The Ukrainan psychologist asserts, “When people are happy about the death of Russian soldiers, it is explicable”.

These officially approved, or rather manufactured, shifts in human values have been accompanied by reports of discrimination against African and Asian nationals, mainly international students. It has been apparently cheaper for poorer foreign students to study there than in Western Europe.  These students have been among the refugees fleeing to Poland, Hungary, Romania, Slovakia, and Moldova.

As has already been reported by Popular Resistance,  African and Asian people were forcibly prevented from boarding trains and buses leaving Ukrainian cities, priority being given to white Ukrainians. Those who reached the Polish border were to face further delays, as well as verbal and physical abuse from the border guards.

The bottom line is that ramping up nationalist fervour in Ukraine dovetails with the NATO ground plan, which long predates the present Russian invasion.

The CIA’s overseeing of a secret intensive training program in the U.S. for elite Ukrainian special operations forces and other intelligence personnel, according to Yahoo News (01.13.22), started in 2015 and was initially based at an undisclosed facility in the Southern U.S.

Right up to the present, on 8th March Nexta TV, which is affiliated to the Belarusian opposition, wrote on Twitter  “A shipment of NLAW grenade launchers and instructors from #NATO countries arrived in #Kharkiv. The Azov regiment was the first to learn about new weaponry” They attached photos of NATO instructors training members of the Azov battalion, who are wearing neo-Nazi insignia. 

The Azov has been involved in recruiting foreign fighters for some time now, according to one them; Swedish citizen Mikael Skillt, then a 37-year-old, who joined it in 2014.  He trained as a sniper in the Swedish army and described himself as an “ethnic nationalist”.  He fought against the Donbass separatists on the front line with the battalion. I have not been able to confirm whether he is still fighting, but this was reported by stalkerzone. org

“Mikael Skillt is a sniper of the Azov battalion, a former colleague of Nazis from the Ukrainian ultra-right C14 group, the members of which are suspected of murdering the publicist Oles Buzina. He participated in the capture of the office of the Communist Party of Ukraine after the victory of Maidan.”

U.K.’s Foreign Secretary Liz Truss said at the end of last month that she would “absolutely” support Brits making their way to Ukraine to fight Russian troops.  However, the Government now offers contradictory advice to British nationals thinking of fighting, not to travel to Ukraine.  Notwithstanding, according to Yahoo news on the 9th March, a number of serving members of the British Armed Forces have reportedly already gone AWOL to do just that.

Ukraine’s president said more than 16,000 foreign nationals had so far volunteered to join Ukrainian forces.

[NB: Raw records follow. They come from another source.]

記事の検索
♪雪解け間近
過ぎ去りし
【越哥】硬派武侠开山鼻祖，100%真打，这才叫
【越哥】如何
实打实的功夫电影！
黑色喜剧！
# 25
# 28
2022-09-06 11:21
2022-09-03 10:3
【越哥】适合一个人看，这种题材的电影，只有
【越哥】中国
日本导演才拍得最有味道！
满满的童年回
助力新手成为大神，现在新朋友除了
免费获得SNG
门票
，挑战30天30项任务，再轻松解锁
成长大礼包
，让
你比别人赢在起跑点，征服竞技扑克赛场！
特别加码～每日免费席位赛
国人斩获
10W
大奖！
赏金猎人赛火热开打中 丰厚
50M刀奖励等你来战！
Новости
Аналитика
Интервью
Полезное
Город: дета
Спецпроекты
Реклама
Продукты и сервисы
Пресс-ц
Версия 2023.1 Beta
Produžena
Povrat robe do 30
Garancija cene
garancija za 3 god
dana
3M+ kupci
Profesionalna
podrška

These developments are running in tandem with, according to The Wall Street Journal, “one of the largest and fastest arms transfers in history.”

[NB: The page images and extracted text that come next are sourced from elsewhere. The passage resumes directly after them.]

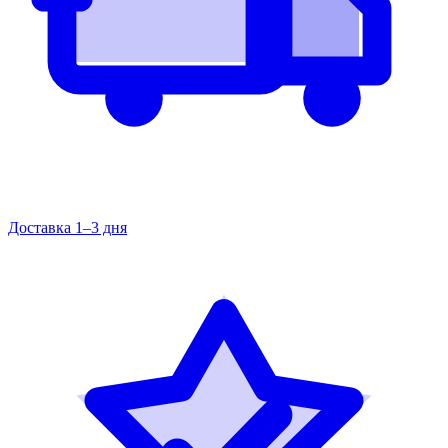
Доставка 1–3 дня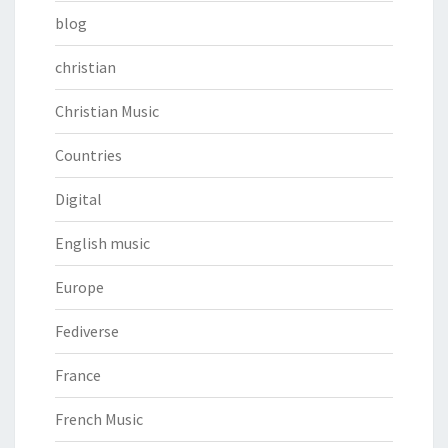
blog
christian
Christian Music
Countries
Digital
English music
Europe
Fediverse
France
French Music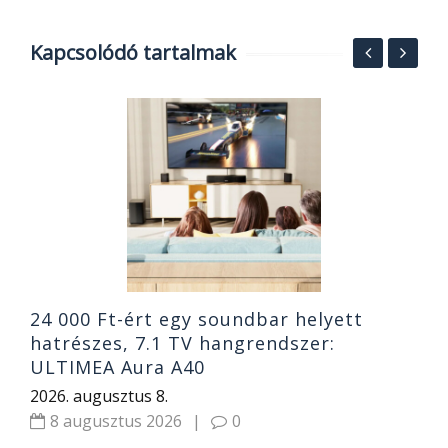
Kapcsolódó tartalmak
S
O
ó
B
2
24 000 Ft-ért egy soundbar helyett
hatrészes, 7.1 TV hangrendszer:
ULTIMEA Aura A40
2026. augusztus 8.
8 augusztus 2026
|
0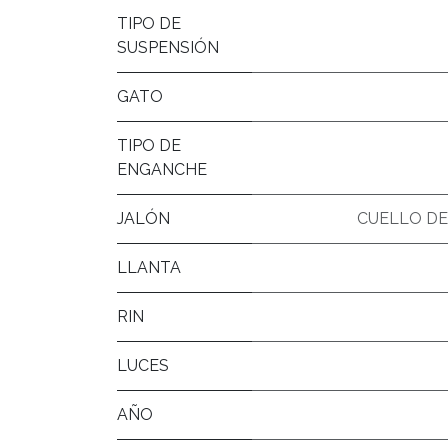
TIPO DE
SUSPENSIÓN
GATO
TIPO DE
ENGANCHE
JALÓN
CUELLO DE 
LLANTA
RIN
LUCES
AÑO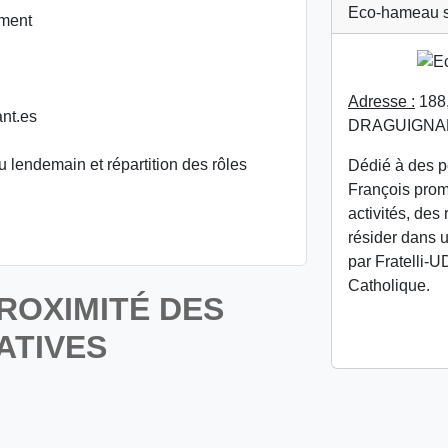
Eco-hameau so
ement
Adresse :
188,
ant.es
DRAGUIGNA
u lendemain et répartition des rôles
Dédié à des p
François prom
activités, des 
résider dans u
par Fratelli-
Catholique.
ROXIMITÉ DES
ATIVES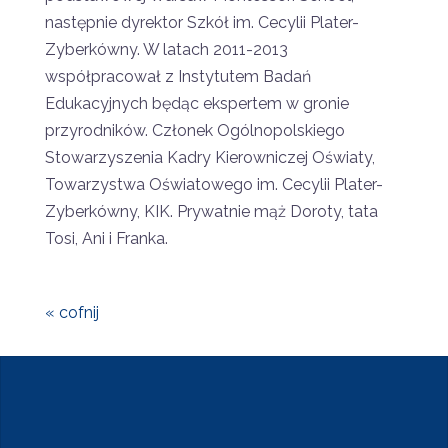
następnie dyrektor Szkół im. Cecylii Plater-
Zyberkówny. W latach 2011-2013
współpracował z Instytutem Badań
Edukacyjnych będąc ekspertem w gronie
przyrodników. Członek Ogólnopolskiego
Stowarzyszenia Kadry Kierowniczej Oświaty,
Towarzystwa Oświatowego im. Cecylii Plater-
Zyberkówny, KIK. Prywatnie mąż Doroty, tata
Tosi, Ani i Franka.
« cofnij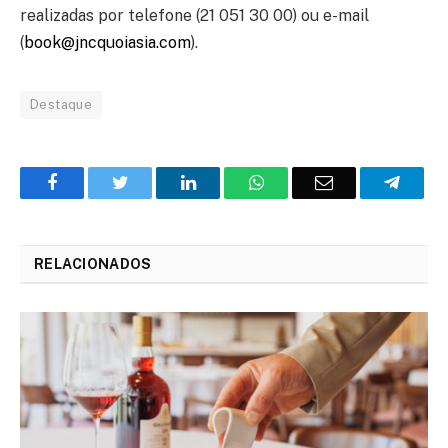
realizadas por telefone (21 051 30 00) ou e-mail
(
book@jncquoiasia.com
).
Destaque
Facebook
Twitter
O
WhatsApp
E-
Teleg
LinkedIn
mail
RELACIONADOS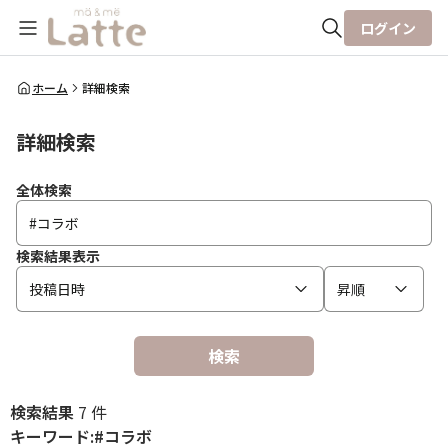
ログイン
全体検索
ホーム
詳細検索
詳細検索
検索
全体検索
検索結果表示
投稿日時
昇順
検索
検索結果
7 件
キーワード:#コラボ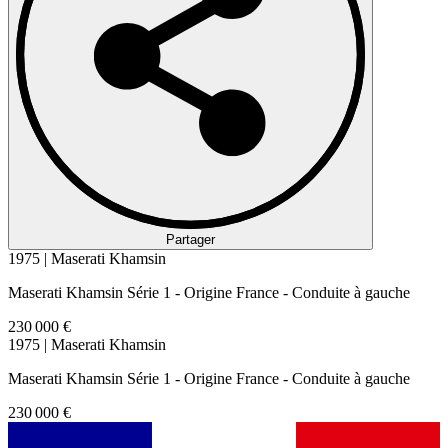
Partager
1975 | Maserati Khamsin
Maserati Khamsin Série 1 - Origine France - Conduite à gauche
230 000 €
1975 | Maserati Khamsin
Maserati Khamsin Série 1 - Origine France - Conduite à gauche
230 000 €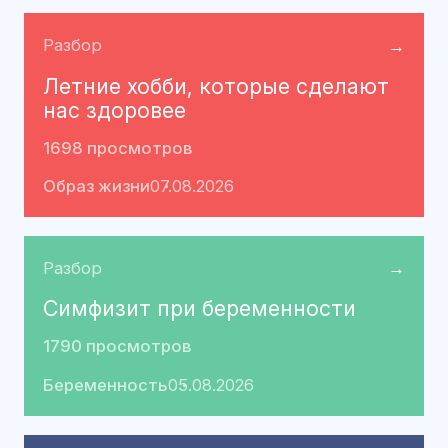
Разбор
→
Летние хобби, которые сделают
нас здоровее
1698 просмотров
Образ жизни
07.08.2026
Разбор
→
Симфизит при беременности
1790 просмотров
Беременность
05.08.2026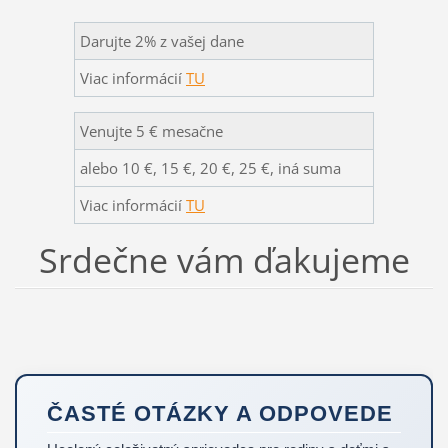
Darujte 2% z vašej dane
Viac informácií
TU
Venujte 5 € mesačne
alebo 10 €, 15 €, 20 €, 25 €, iná suma
Viac informácií
TU
Srdečne vám ďakujeme
ČASTÉ OTÁZKY A ODPOVEDE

The Journal noted: “In Poland, the provincial airport of Rzeszow located about 60 miles from the Ukrainian border has been so crowded with military cargo jets that on Saturday some flights were briefly diverted until airfield space became available. On the country’s highways, police vehicles are escorting military transport trucks to the border, with other convoys slipping into Ukraine via snow-covered back roads through the mountains.”

Plenty of fuel to add to the fires of war.